Table driven parsers (using yacc/etc) used to be emphasized in old compiler writing books such as Aho & Ullman's famous "dragon (front cover) book". I'm not sure why - maybe part efficiency for the slower computers of the day, and part because in the infancy of computing a more theoretical/algorithmic approach seemed more sophisticated and preferable (the cannonical table driven parser building algorithm was one of Knuth's algorithms).
Nowadays it seems that recursive descent is the preferred approach for compilers because it's ultimately more practical and flexible. Table driven can still be a good option for small DSLs and simple parsing tasks, but recursive descent is so easy that it's hard to justify anything else, and LLM code generation now makes that truer than ever!
There is a huge difference in complexity between building a full-blown commercial quality optimizing compiler and a toy one built as a learning exercise. Using something like LLVM as a starting point for a learning exercise doesn't seem very useful (unless your goal is to build real compilers) since it's doing all the heavy lifting for you.

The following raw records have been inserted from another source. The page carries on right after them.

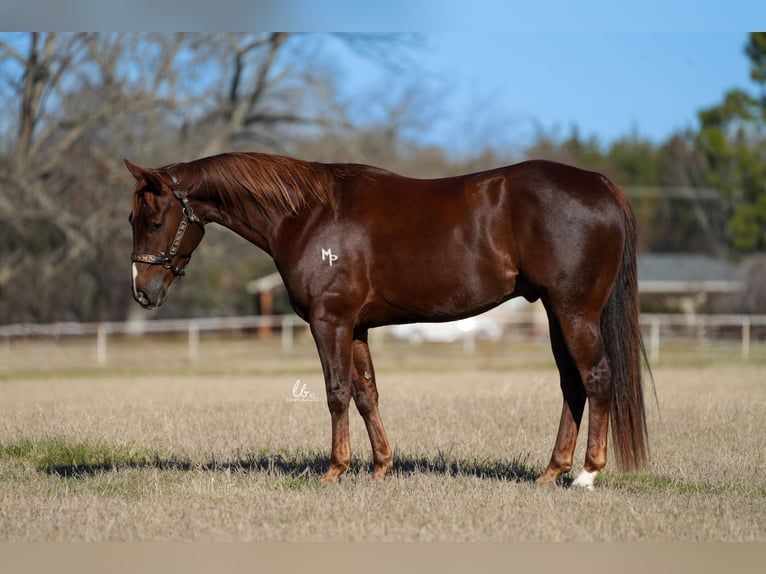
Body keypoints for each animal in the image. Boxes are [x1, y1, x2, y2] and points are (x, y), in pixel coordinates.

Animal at [127, 153, 656, 490]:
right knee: (571, 384)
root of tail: (600, 183)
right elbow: (367, 394)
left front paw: (334, 470)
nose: (143, 292)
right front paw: (381, 467)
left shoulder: (330, 321)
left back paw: (586, 474)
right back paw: (551, 471)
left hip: (574, 310)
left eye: (153, 221)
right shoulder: (357, 326)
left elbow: (337, 392)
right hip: (554, 311)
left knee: (596, 378)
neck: (307, 214)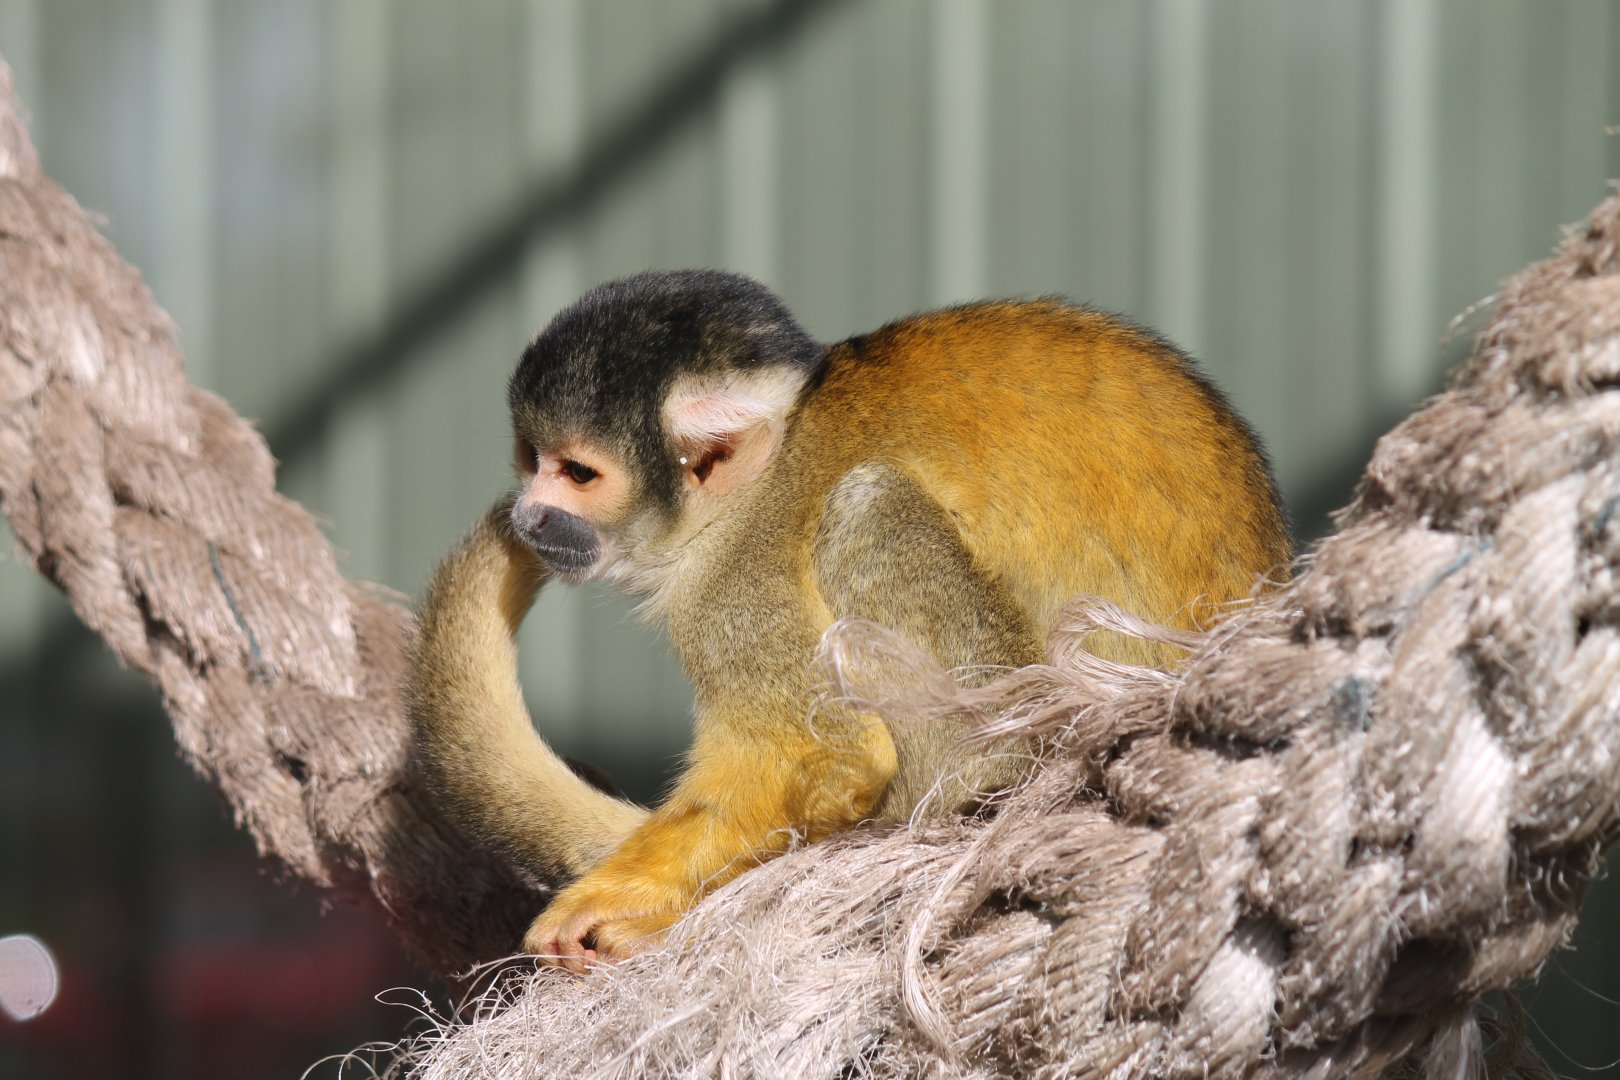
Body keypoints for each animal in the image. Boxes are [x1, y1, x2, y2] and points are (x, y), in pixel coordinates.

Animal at [408, 269, 1291, 973]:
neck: (749, 488)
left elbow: (828, 755)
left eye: (577, 474)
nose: (529, 515)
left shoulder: (738, 584)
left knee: (867, 503)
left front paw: (620, 901)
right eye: (533, 461)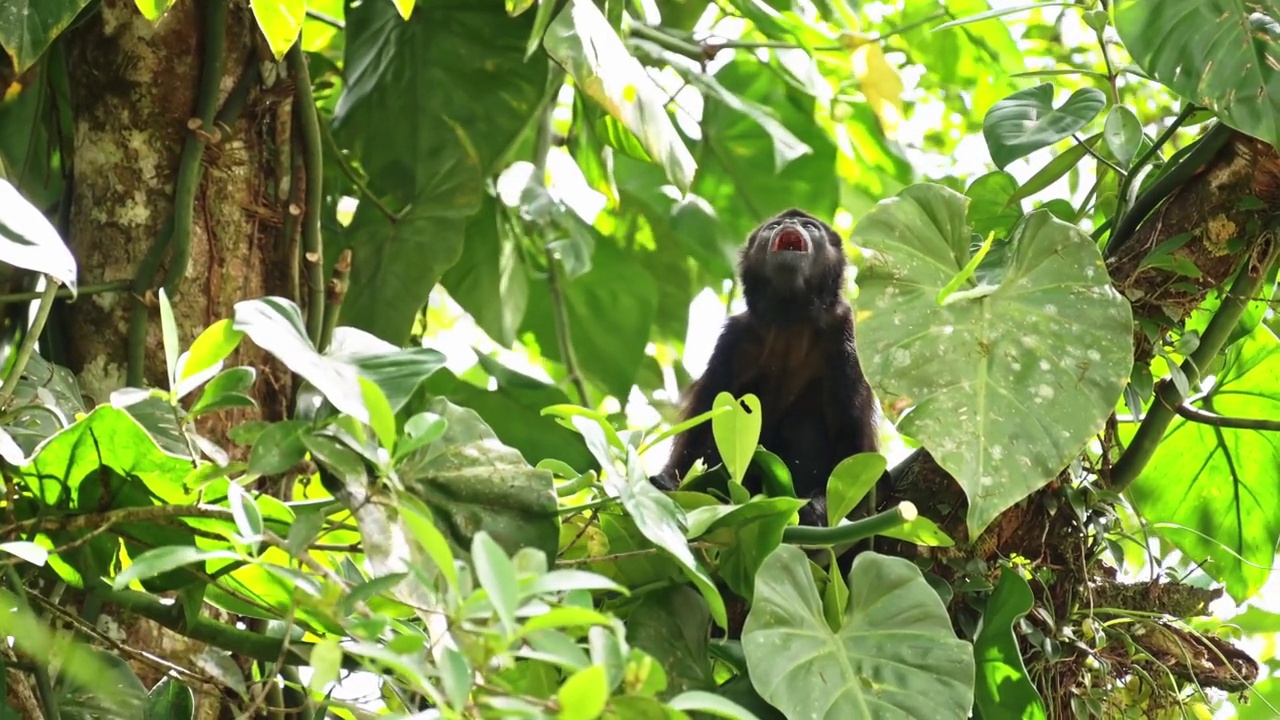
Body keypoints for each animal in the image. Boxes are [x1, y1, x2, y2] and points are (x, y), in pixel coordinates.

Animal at [650, 204, 880, 525]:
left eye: (810, 226)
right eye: (773, 226)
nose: (790, 222)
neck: (790, 319)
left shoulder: (845, 335)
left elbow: (852, 439)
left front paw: (821, 505)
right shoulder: (734, 338)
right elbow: (704, 418)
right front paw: (670, 481)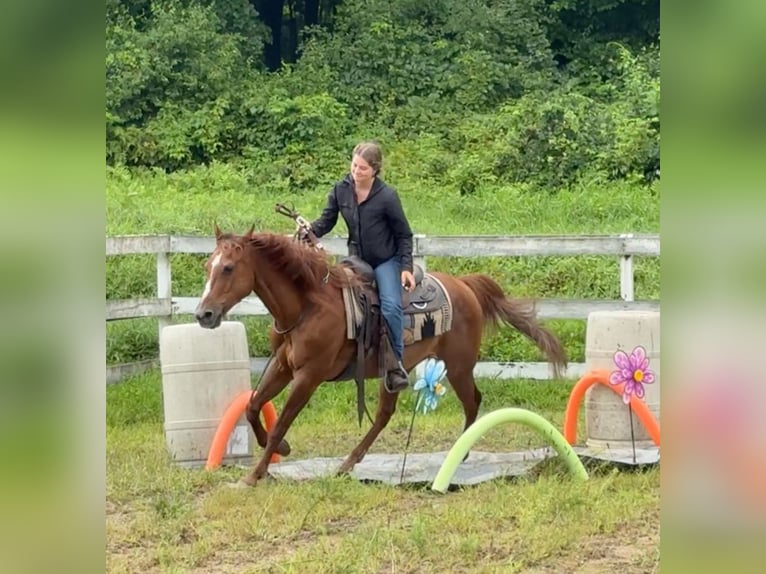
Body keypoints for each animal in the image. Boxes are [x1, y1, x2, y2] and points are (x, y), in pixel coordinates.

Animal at [195, 227, 568, 488]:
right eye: (207, 265)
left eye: (228, 268)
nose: (204, 314)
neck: (307, 305)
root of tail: (464, 284)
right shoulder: (283, 366)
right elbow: (253, 407)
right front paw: (281, 451)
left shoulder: (309, 376)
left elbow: (281, 421)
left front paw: (255, 473)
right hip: (394, 373)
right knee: (384, 415)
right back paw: (347, 464)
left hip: (459, 366)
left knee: (473, 402)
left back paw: (459, 453)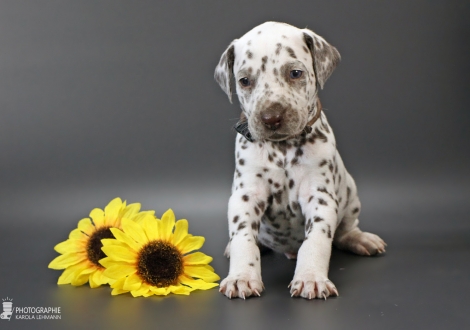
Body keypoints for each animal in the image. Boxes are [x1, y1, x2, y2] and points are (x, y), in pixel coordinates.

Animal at [213, 20, 386, 300]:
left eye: (295, 73)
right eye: (244, 80)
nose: (271, 118)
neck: (282, 149)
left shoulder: (319, 196)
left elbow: (316, 240)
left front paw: (311, 278)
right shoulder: (245, 196)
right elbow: (243, 239)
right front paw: (241, 277)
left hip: (351, 194)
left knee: (345, 230)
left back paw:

I guess you can argue about how much can be cut out of a toy compiler for it still to be a useful learning exercise in both compilers and tackling complex problems, but I don't see any harm in going straight from parsing to code generation, cutting out AST building and of course any IR and optimization. The problems this direct approach causes for code generation, and optimization, can be a learning lesson for why a non-toy compiler uses those!
A fun approach I used at work once, wanting to support a pretty major C subset as the language supported by a programmable regression test tool, was even simpler ... Rather than having the recursive descent parser generate code, I just had it generate executable data structures - subclasses of Statement and Expression base classes, with virtual Execute() and Value() methods respectively, so that the parsed program could be run by calling program->Execute() on the top level object. The recursive descent functions just returned these statement or expression values directly. To give a flavor of it, the ForLoopStatement subclass held the initialization, test and increment expression class pointers, and then the ForLoopStatement::Execute() method could just call testExpression->Value() etc.
Rather than having the recursive descent parser generate code, I just had it generate executable data structures - subclasses of Statement and Expression base classes, with virtual Execute() and Value() methods respectively, so that the parsed program could be run by calling program->Execute() on the top level object.
Better to give an actual timeline (future version & date) for when deprecated functionality / functions will be removed, and in the meantime, if the language supports it, mark those functions as deprecated (e.g. C++ [[deprecated]] attribute) so that developers see compilation warnings if they failed to read the release notes.